#### [TEXTO APRESENTADO]
============

Pedro Mafama editou a 12 de abril o álbum Estava No Abismo, Mas Dei Um Passo Em Frente 2.0, versão deluxe do disco que buscou “vencer a melancolia e encontrar a felicidade”. O autor do êxito Preço Certo revela ao NOVO que a canção procurou incluir a música de baile no cenário pop nacional, enquanto homenageia o género musical que considera estar no topo da cultura portuguesa.

Em 2023, lançaste o teu segundo álbum, Estava No Abismo, Mas Dei Um Passo Em Frente. Que abismo é esse? Qual é significado por detrás deste título?

O título é um jogo com o sítio onde eu estava na minha vida antes, que está muito relatado na minha música do álbum passado, Por Este Rio Abaixo. Era a música de uma pessoa que estava um pouco “a afundar” na depressão e na sua viagem emocional e esse era o meu abismo: era uma vida de escolhas más e de corações partidos.

Então este novo disco, que é um disco bastante mais alegre, de celebrar a felicidade que sinto que encontrei por volta desta altura em que estava a fazer o álbum. Brinca um pouco com essa ideia: estava no abismo, mas dei um passo em frente. Se estavas no abismo e deste um passo em frente, então caíste e morreste. O que é encontrar a felicidade? É brincar com esse otimismo e, ao mesmo tempo, uma coisa trágica. Sinto que a vida é um pouco isso: felicidade, alegria e tristeza ao mesmo tempo. Sempre.

Tens canções favoritas do disco?

Neste momento, as minhas canções preferidas são Sem Ti e Abismo, as duas que lancei agora na edição deluxe do álbum, Estava No Abismo, Mas Dei Um Passo Em Frente 2.0. A Sem Ti é uma evolução da pesquisa musical que comecei com este álbum, mistura rumba portuguesa e canto alentejano. A Abismo mistura bossa nova com uma sonoridade catastrófica, moderna e caótica.

============

#### [DADOS DA TAREFA]
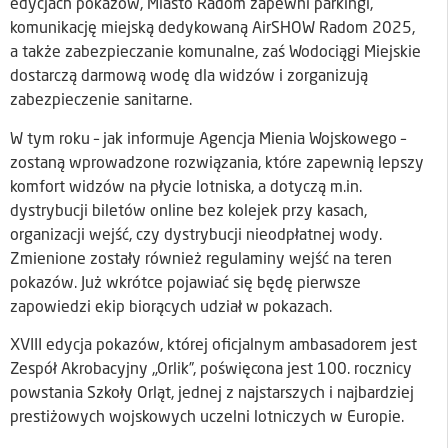
edycjach pokazów, Miasto Radom zapewni parkingi,
komunikację miejską dedykowaną AirSHOW Radom 2025,
a także zabezpieczanie komunalne, zaś Wodociągi Miejskie
dostarczą darmową wodę dla widzów i zorganizują
zabezpieczenie sanitarne.
W tym roku – jak informuje Agencja Mienia Wojskowego –
zostaną wprowadzone rozwiązania, które zapewnią lepszy
komfort widzów na płycie lotniska, a dotyczą m.in.
dystrybucji biletów online bez kolejek przy kasach,
organizacji wejść, czy dystrybucji nieodpłatnej wody.
Zmienione zostały również regulaminy wejść na teren
pokazów. Już wkrótce pojawiać się będę pierwsze
zapowiedzi ekip biorących udział w pokazach.
XVIII edycja pokazów, której oficjalnym ambasadorem jest
Zespół Akrobacyjny „Orlik”, poświęcona jest 100. rocznicy
powstania Szkoły Orląt, jednej z najstarszych i najbardziej
prestiżowych wojskowych uczelni lotniczych w Europie.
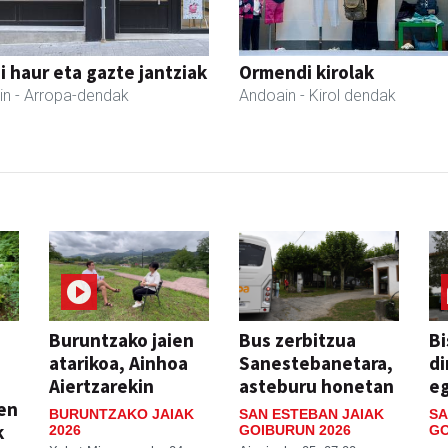
 haur eta gazte jantziak
Ormendi kirolak
in
- Arropa-dendak
Andoain
- Kirol dendak
Buruntzako jaien
Bus zerbitzua
Bi
atarikoa, Ainhoa
Sanestebanetara,
di
Aiertzarekin
asteburu honetan
e
ien
BURUNTZAKO JAIAK
SAN ESTEBAN JAIAK
SA
k
2026
GOIBURUN 2026
GO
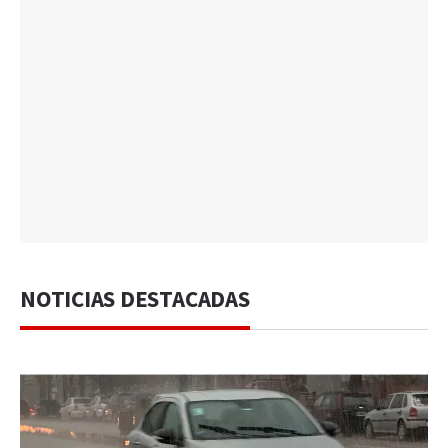
NOTICIAS DESTACADAS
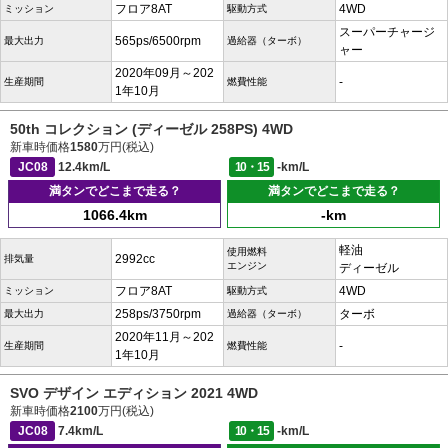
フロア8AT
4WD
ミッション
駆動方式
スーパーチャージ
565ps/6500rpm
最大出力
過給器（ターボ）
ャー
2020年09月～202
-
生産期間
燃費性能
1年10月
50th コレクション (ディーゼル 258PS) 4WD
新車時価格
1580
万円(税込)
JC08
12.4km/L
10・15
-km/L
満タンでどこまで走る？
満タンでどこまで走る？
1066.4km
-km
軽油
使用燃料
2992cc
排気量
エンジン
ディーゼル
フロア8AT
4WD
ミッション
駆動方式
258ps/3750rpm
ターボ
最大出力
過給器（ターボ）
2020年11月～202
-
生産期間
燃費性能
1年10月
SVO デザイン エディション 2021 4WD
新車時価格
2100
万円(税込)
JC08
7.4km/L
10・15
-km/L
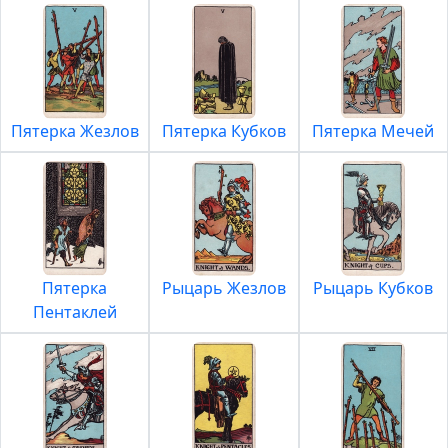
Пятерка Жезлов
Пятерка Кубков
Пятерка Мечей
Пятерка
Рыцарь Жезлов
Рыцарь Кубков
Пентаклей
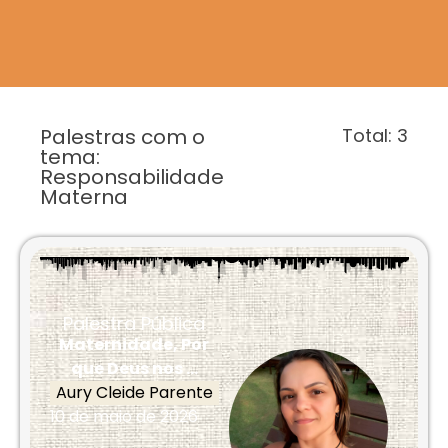
Palestras com o
Total:
3
tema:
Responsabilidade
Materna
Palestra Pública
Maternidade, Por
que Deus nos ...
Aury Cleide Parente
10 de maio de 2026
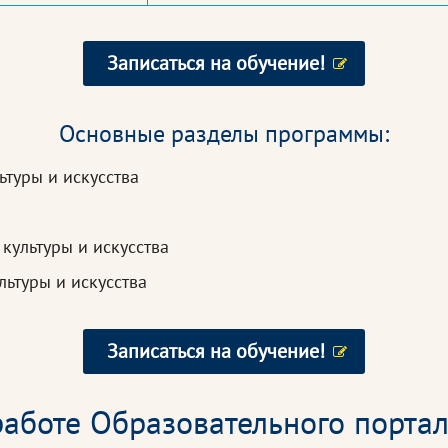
Записаться на обучение!
Основные разделы программы:
ьтуры и искусства
культуры и искусства
ьтуры и искусства
Записаться на обучение!
аботе Образовательного портал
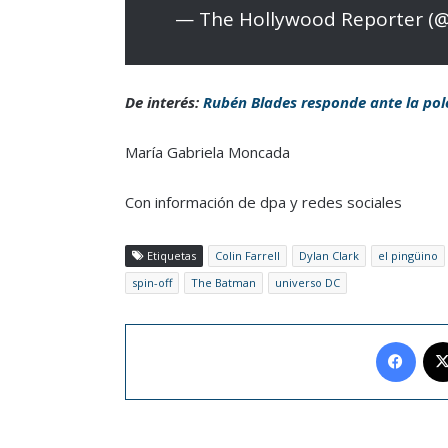
— The Hollywood Reporter (
De interés:
Rubén Blades responde ante la polé
María Gabriela Moncada
Con información de dpa y redes sociales
Etiquetas
Colin Farrell
Dylan Clark
el pingüino
spin-off
The Batman
universo DC
Face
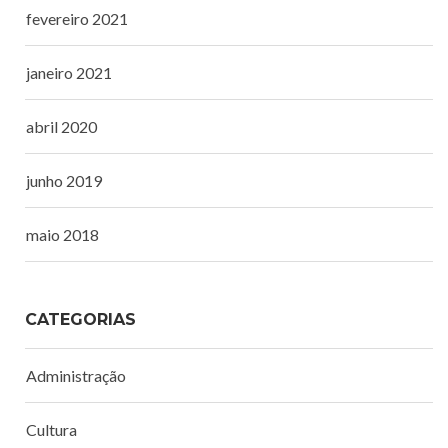
fevereiro 2021
janeiro 2021
abril 2020
junho 2019
maio 2018
CATEGORIAS
Administração
Cultura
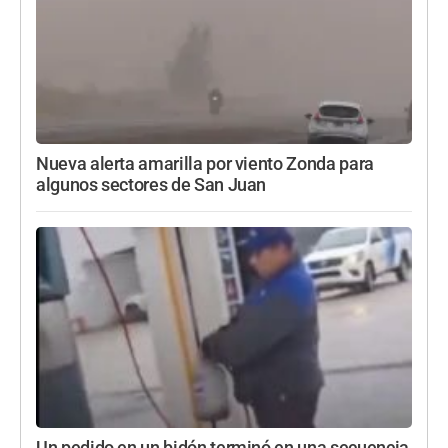
Nueva alerta amarilla por viento Zonda para
algunos sectores de San Juan
Un pedido en un bidón terminó en una secuencia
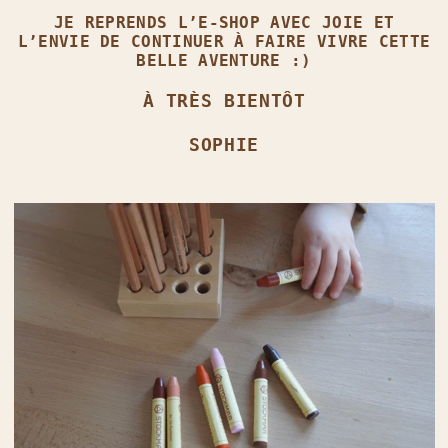
JE REPRENDS L’E‑SHOP AVEC JOIE ET
L’ENVIE DE CONTINUER À FAIRE VIVRE CETTE
BELLE AVENTURE :)
À TRÈS BIENTÔT
SOPHIE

============

#### [USANDO A INFORMAÇÃO]
1) Segundo a entrevista, que géneros musicais são misturados na canção Sem Ti?
2) Por favor, apresente como tabela Markdown as linhas dos registos, desde a linha com "fevereiro 2021" até ao fim dos registos, com as colunas N.º e Linha. Omita as linhas em branco e deixe as imagens de fora.

#### [RESULTADOS POR TAREFA]
1) Rumba portuguesa e canto alentejano.

2)
| N.º | Linha |
|---|---|
| 1 | fevereiro 2021 |
| 2 | janeiro 2021 |
| 3 | abril 2020 |
| 4 | junho 2019 |
| 5 | maio 2018 |
| 6 | CATEGORIAS |
| 7 | Administração |
| 8 | Cultura |
| 9 | Nueva alerta amarilla por viento Zonda para |
| 10 | algunos sectores de San Juan |
| 11 | Un pedido en un bidón terminó en una secuencia |
| 12 | JE REPRENDS L’E‑SHOP AVEC JOIE ET |
| 13 | L’ENVIE DE CONTINUER À FAIRE VIVRE CETTE |
| 14 | BELLE AVENTURE :) |
| 15 | À TRÈS BIENTÔT |
| 16 | SOPHIE |